Hamas warns foreign airlines, truce talks over
Gaza City - The armed wing of Hamas warned foreign airlines on Wednesday against flying into Tel Aviv, threatening to step up its six-week conflict with Israel and declaring truce talks in Cairo over.
The warning came after Israeli warplanes pounded Gaza again on Wednesday as furious mourners buried the wife and infant son of Hamas's top military commander, baying for revenge as nine days of calm exploded into bloodshed.
Mohammed Deif, who has topped Israel's most wanted list for more than a decade, escaped the assassination attempt, Hamas said.

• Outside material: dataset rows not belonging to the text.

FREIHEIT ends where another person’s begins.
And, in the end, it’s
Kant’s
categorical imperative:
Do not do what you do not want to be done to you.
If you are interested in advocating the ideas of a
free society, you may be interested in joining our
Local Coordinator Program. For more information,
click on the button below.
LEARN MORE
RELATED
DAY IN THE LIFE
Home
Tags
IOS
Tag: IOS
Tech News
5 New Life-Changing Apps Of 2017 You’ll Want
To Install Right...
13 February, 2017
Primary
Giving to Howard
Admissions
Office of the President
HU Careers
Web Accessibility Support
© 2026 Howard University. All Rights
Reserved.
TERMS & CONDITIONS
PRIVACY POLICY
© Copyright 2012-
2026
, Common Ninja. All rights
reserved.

Israel, which had carried out five previous attempts on Deif's life, said it would have no qualms about trying again, describing him as an "arch murderer".
So far, 20 Gazans have been killed since Palestinian militants launched a barrage of rockets on southern Israel on Tuesday and F16 fighter jets carried out retaliatory air strikes, Palestinian medics say.

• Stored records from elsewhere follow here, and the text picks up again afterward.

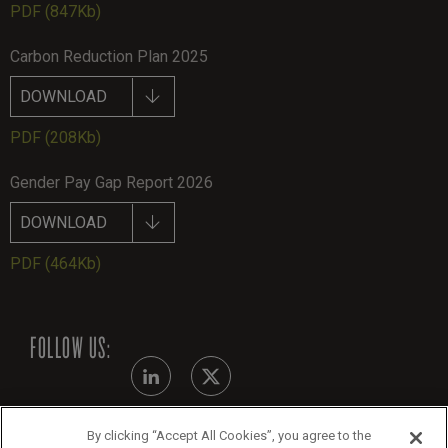
PDF
(847Kb)
Carbon Reduction Plan 2025
DOWNLOAD
PDF
(208Kb)
Gender Pay Gap Report 2026
DOWNLOAD
PDF
(464Kb)
FOLLOW US:
By clicking “Accept All Cookies”, you agree to the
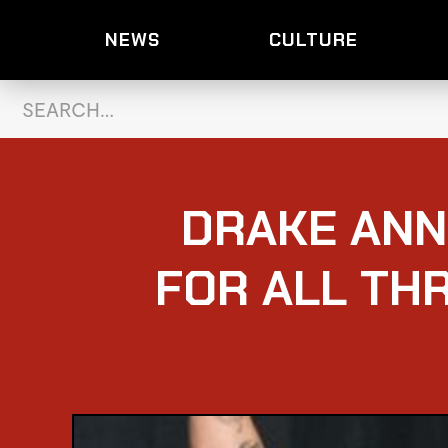
NEWS
CULTURE
DRAKE ANN
FOR ALL THR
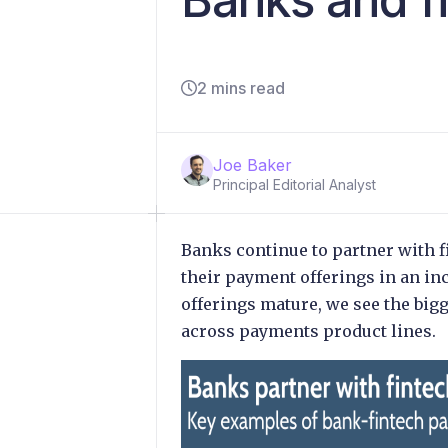
2 mins read
Joe Baker
Principal Editorial Analyst
Banks continue to partner with f
their payment offerings in an in
offerings mature, we see the big
across payments product lines.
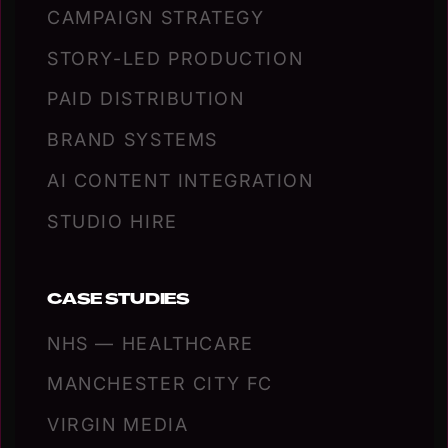
CAMPAIGN STRATEGY
STORY-LED PRODUCTION
PAID DISTRIBUTION
BRAND SYSTEMS
AI CONTENT INTEGRATION
STUDIO HIRE
CASE STUDIES
NHS — HEALTHCARE
MANCHESTER CITY FC
VIRGIN MEDIA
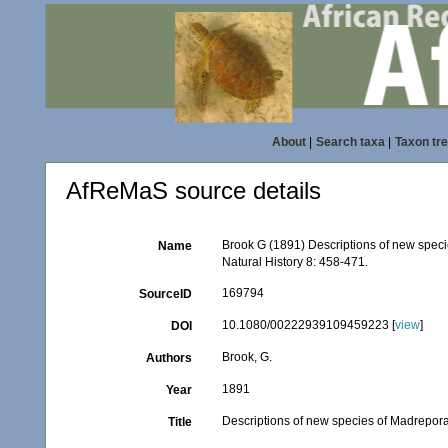
About
|
Search taxa
|
Taxon tr
AfReMaS source details
Brook G (1891) Descriptions of new speci
Name
Natural History 8: 458-471.
169794
SourceID
10.1080/00222939109459223 [
view
]
DOI
Brook, G.
Authors
1891
Year
Descriptions of new species of Madrepora 
Title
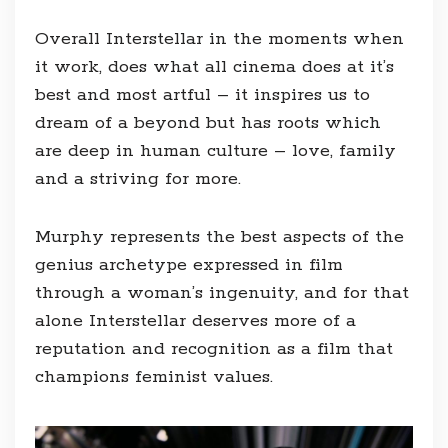
Overall Interstellar in the moments when
it work, does what all cinema does at it’s
best and most artful – it inspires us to
dream of a beyond but has roots which
are deep in human culture – love, family
and a striving for more.
Murphy represents the best aspects of the
genius archetype expressed in film
through a woman’s ingenuity, and for that
alone Interstellar deserves more of a
reputation and recognition as a film that
champions feminist values.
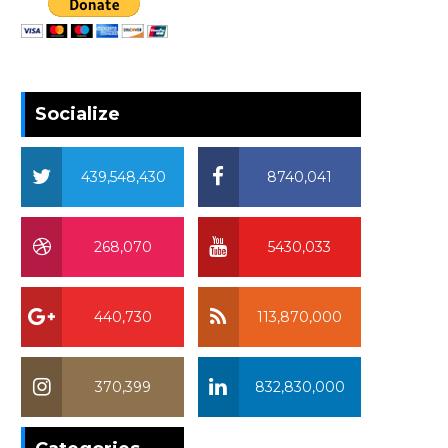
Socialize
439,548,430
8740,041
268,070
5430,033
440,730
113,870,000
370,399
832,830,000
370,399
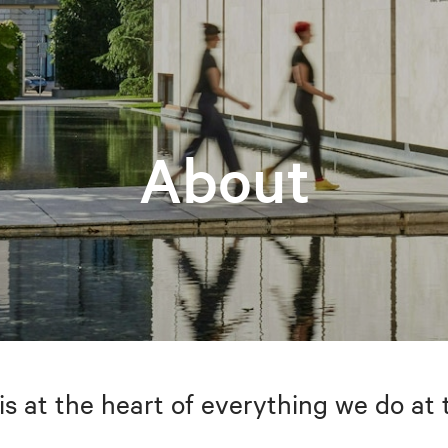
About
is at the heart of everything we do at 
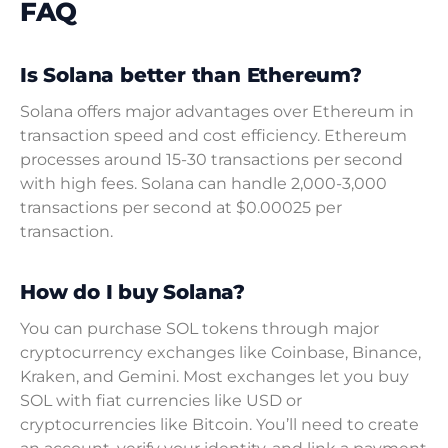
FAQ
Is Solana better than Ethereum?
Solana offers major advantages over Ethereum in
transaction speed and cost efficiency. Ethereum
processes around 15-30 transactions per second
with high fees. Solana can handle 2,000-3,000
transactions per second at $0.00025 per
transaction.
How do I buy Solana?
You can purchase SOL tokens through major
cryptocurrency exchanges like Coinbase, Binance,
Kraken, and Gemini. Most exchanges let you buy
SOL with fiat currencies like USD or
cryptocurrencies like Bitcoin. You’ll need to create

"We are warning international airlines and press them to stop flying into Ben Gurion airport from 06:00 on Thursday," the spokesperson of the Hamas armed wing, Abu Obeida, said in a televised speech.
Israel to press forward with operation
Israel's prime minister says he will press forward with a military operation in the Gaza Strip until rocket fire out of the Palestinian territory is halted.
Benjamin Netanyahu made the comments in a nationwide address on Wednesday, a day after talks aimed at ending Israel's monthlong war against Hamas militants collapsed in failure.
Netayahu's tough words signal a protracted period of fighting could lie ahead.
Palestinian militants fired dozens of rockets into Israel on Wednesday, while Israel carried out numerous airstrikes in Gaza. Palestinian officials say at least 20 Palestinians have been killed since the cease-fire talks collapsed.
Last month, many international airlines briefly suspended flights into Tel Aviv after a Hamas rocket struck close to the airport.
Dressed in military fatigues with his face wrapped in a red-and-white chequered headscarf, Abu Obeida said Hamas was abandoning efforts to negotiate a durable ceasefire with Israel at Egyptian-brokered talks.
"We are calling on the Palestinian delegation to withdraw immediately from Cairo and not to return," he said in a speech broadcast on Hamas's Al-Aqsa TV channel.
"There will be no return to talks after today and any move in this direction will never achieve any result," he added.
"The enemy lost a golden chance to reach a ceasefire with limited demands, for which it will pay after today."
The bloodshed pushed to 2 047 the number of Gazans killed in six weeks of the most violent confrontation between Israel and Hamas militants since the second Palestinian intifada, or uprising (2000-2005).
Another 67 people have died on the Israeli side.
The UN says around three-quarters of the victims in Gaza are civilians. Sixty-four of the Israeli dead were soldiers.
Egyptian mediators scrambled for weeks to push the warring sides to agree a decisive end to the bloodshed, but their latest attempts collapsed on Tuesday when the fighting resumed.
Deif heads Hamas's armed wing, the Ezzedine al-Qassam Brigades, which vowed to open the "gates of hell" on Israel in retaliation for the killings.
The mourners, firing Kalashnikovs, buried Widad and her son Ali, who died alongside another woman and a teenager when a missile slammed into a six-storey building in Gaza City late on Tuesday.
It was the first deadly air strike since 10 August.
Grief-stricken, Widad's father Mustafa Harb Asfura carried his tiny grandson into the mosque then to the cemetery, his body wrapped in a white sheet exposing his white face with an injury to the eye.
"My daughter knew she would die a martyr when she decided to marry Mohammed Deif," he told AFP.
In Israel, Interior Minister Gideon Saar justified the attack, calling Deif a legitimate target.
"Mohammed Deif deserves to die just like [the late al-Qaeda leader Osama] bin Laden. He is an arch murderer and as long as we have an opportunity we will try to kill him," Saar told army radio.
An army spokesperson said Gaza militants had fired 159 rockets, of which 119 hit southern and central Israel while 27 were shot down. There have been no reports of any casualties.
The army had hit 92 targets across Gaza, she added.
The violence left Egyptian truce efforts in tatters, with Israeli Prime Minister Benjamin Netanyahu immediately ordering his delegation back from Cairo.
Israel has repeatedly refused to negotiate under fire.
"The rocket fire which broke the ceasefire also destroyed the foundation on which the talks in Cairo were based," Netanyahu's spokesperson Mark Regev told AFP.
Most of the Palestinian negotiators, including delegation head Azzam al-Ahmed, also left Cairo.
The Egyptian foreign ministry expressed "profound regret at the breach of the ceasefire" and said it was working to bring both sides back to the negotiating table.
Palestinian president Mahmud Abbas meanwhile landed in Qatar ahead of talks on Thursday with Hamas chief Khaled Meshaal that were scheduled before the ceasefire collapsed.